Sorry Tim, not sure I could stomach this one again.  There are far less messy dessert to be had at the Bonbonniere, and I intend to try one of those next time instead.

Le Bonbonniere de Buci
12, Rue Buci, 75006 Paris, France
+33 1 43 26 97 13

Best cupcakes in London recipe

Some may remember my intense excitement over being asked to help judge the best cupcakes in London. The winner was online cupcake retailer Faircake. I did complain that they’re a bit expensive, so if you don’t feel like shelling out £35 for 9 cupcakes, Londonist and TikiChris have posted the winning recipe.


Faircake cupcakes

White Chocolate and Limoncello Cupcakes

Ingredients (makes about 16 cupcakes):
For Cupcakes
150 gms unsalted butter
3 tbsp corn flour
1 unwaxed lemon (zest only)
175 gms caster sugar
2½ tsp baking powder
4 medium eggs
2 tsp good quality vanilla extract
284ml (1 pack) buttermilk
220 gms self raising flour

For Icing/Frosting
1 portion of Easy Buttercream
100gms White Chocolate
Good Glug (60 ml) of Limoncello +
extra sips for the baker


Here is the winning recipe that won the Londonist Cupcake Throwdown
in every single category. Enjoy!

Preheat oven to 150C Fan or 160C otherwise.

Ensure that the butter is very soft. You can either leave the butter out
of the fridge overnight, or zap it 20 seconds at a time in a microwave.
The butter should be as soft as possible without melting. Put all
measured ingredients, apart from the flour and buttermilk, in a kitchen
mixer fitted with a paddle attachment and mix until light and fluffy.
Now mix in half the flour and half the buttermilk, on low speed. Mix in
the remaining flour and the buttermilk on low speed. The consistency
of the mixture should be a bit like heavy custard and it should plop
nicely from a spoon. This mixture is enough for about 16 or so
cupcakes, depending on the size of your cupcake liners. Fill cupcake
liners between ½ and ¾ the way up. Fill ½ way up to get an even flat
shape, fill ¾ way up to get a nice dome shape. Use a muffin pan,
otherwise the liners spread into ghastly shapes.

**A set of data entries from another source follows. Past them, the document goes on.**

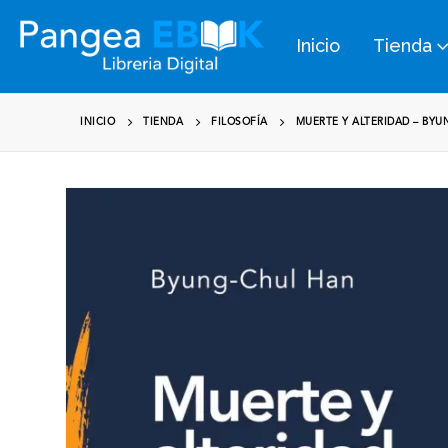
Inicio
Tienda
INICIO
TIENDA
FILOSOFÍA
MUERTE Y ALTERIDAD – BY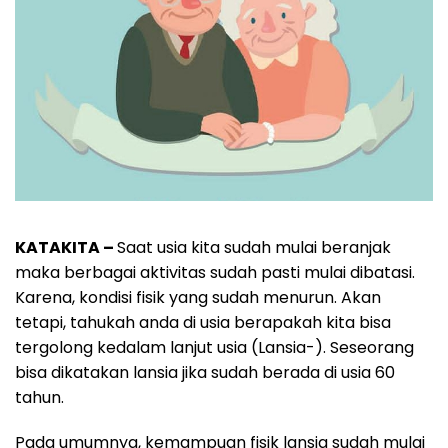
KATAKITA –
Saat usia kita sudah mulai beranjak
maka berbagai aktivitas sudah pasti mulai dibatasi.
Karena, kondisi fisik yang sudah menurun. Akan
tetapi, tahukah anda di usia berapakah kita bisa
tergolong kedalam lanjut usia (Lansia-). Seseorang
bisa dikatakan lansia jika sudah berada di usia 60
tahun.
Pada umumnya, kemampuan fisik lansia sudah mulai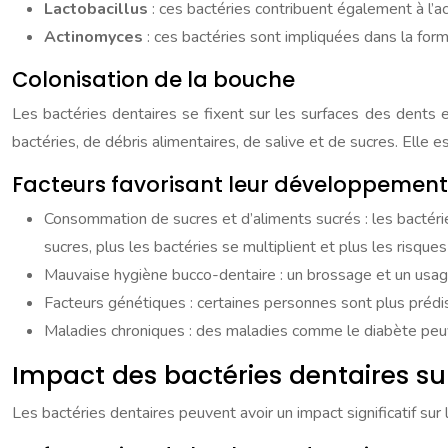
Lactobacillus
: ces bactéries contribuent également à l’ac
Actinomyces
: ces bactéries sont impliquées dans la for
Colonisation de la bouche
Les bactéries dentaires se fixent sur les surfaces des dents e
bactéries, de débris alimentaires, de salive et de sucres. Ell
Facteurs favorisant leur développement
Consommation de sucres et d’aliments sucrés : les bactéri
sucres, plus les bactéries se multiplient et plus les risqu
Mauvaise hygiène bucco-dentaire : un brossage et un usage 
Facteurs génétiques : certaines personnes sont plus prédi
Maladies chroniques : des maladies comme le diabète peuv
Impact des bactéries dentaires su
Les bactéries dentaires peuvent avoir un impact significatif su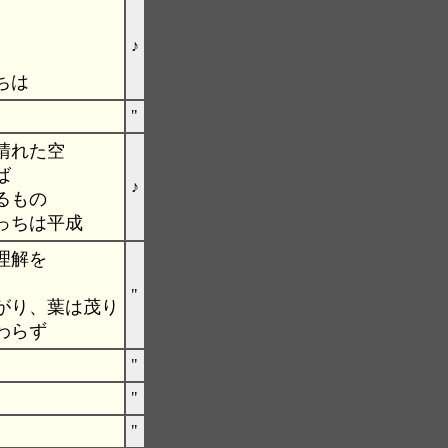
♪
ちは
"
晴れた空
ば
♪
るもの
っちは平成
理解を
"
がり、葉は茂り
わらず
"
"
"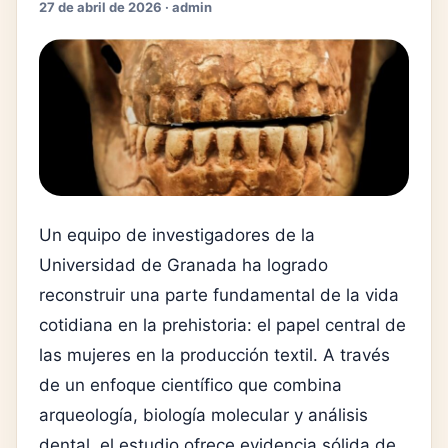
27 de abril de 2026 · admin
Un equipo de investigadores de la
Universidad de Granada ha logrado
reconstruir una parte fundamental de la vida
cotidiana en la prehistoria: el papel central de
las mujeres en la producción textil. A través
de un enfoque científico que combina
arqueología, biología molecular y análisis
dental, el estudio ofrece evidencia sólida de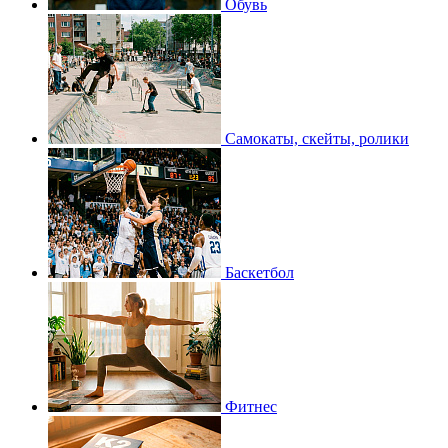
Обувь
Самокаты, скейты, ролики
Баскетбол
Фитнес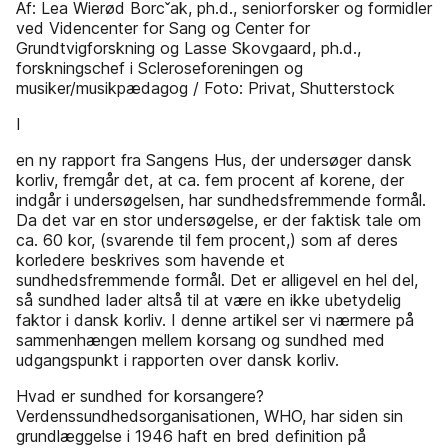
Af: Lea Wierød Borcˇak, ph.d., seniorforsker og formidler
ved Videncenter for Sang og Center for
Grundtvigforskning og Lasse Skovgaard, ph.d.,
forskningschef i Scleroseforeningen og
musiker/musikpædagog / Foto: Privat, Shutterstock
I
en ny rapport fra Sangens Hus, der undersøger dansk
korliv, fremgår det, at ca. fem procent af korene, der
indgår i undersøgelsen, har sundhedsfremmende formål.
Da det var en stor undersøgelse, er der faktisk tale om
ca. 60 kor, (svarende til fem procent,) som af deres
korledere beskrives som havende et
sundhedsfremmende formål. Det er alligevel en hel del,
så sundhed lader altså til at være en ikke ubetydelig
faktor i dansk korliv. I denne artikel ser vi nærmere på
sammenhængen mellem korsang og sundhed med
udgangspunkt i rapporten over dansk korliv.
Hvad er sundhed for korsangere?
Verdenssundhedsorganisationen, WHO, har siden sin
grundlæggelse i 1946 haft en bred definition på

Bake for 20 minutes in the middle of the oven, but check after 15 by
inserting a little cocktail stick. If there is anything stuck to the stick,
then bake for the full 20 minutes. Let the cupcakes cool in the pan for
around a minute and then take them out carefully and allow to cool
outside the pan.

For the icing, make one portion of the Easy Buttercream (recipe on Fair
Cake website). Melt the white chocolate carefully in a double boiler
and cool to room temperature and mix in with the buttercream. Add
around half the limoncello to the icing. If you are not satisfied with the
limoncello-ness of the buttercream, add more.

Now, and this is the secret, make a thin-ish liquid mixture of the
remaining half of limoncello with 3tbsps of the buttercream. Using a
skewer or knitting needle, make a little hole in each cupcake and pour
down ½ tsp of this mixture. Make some more if you run out. Sneaky,
eh?! Then slather the cupcakes with icing. Win win!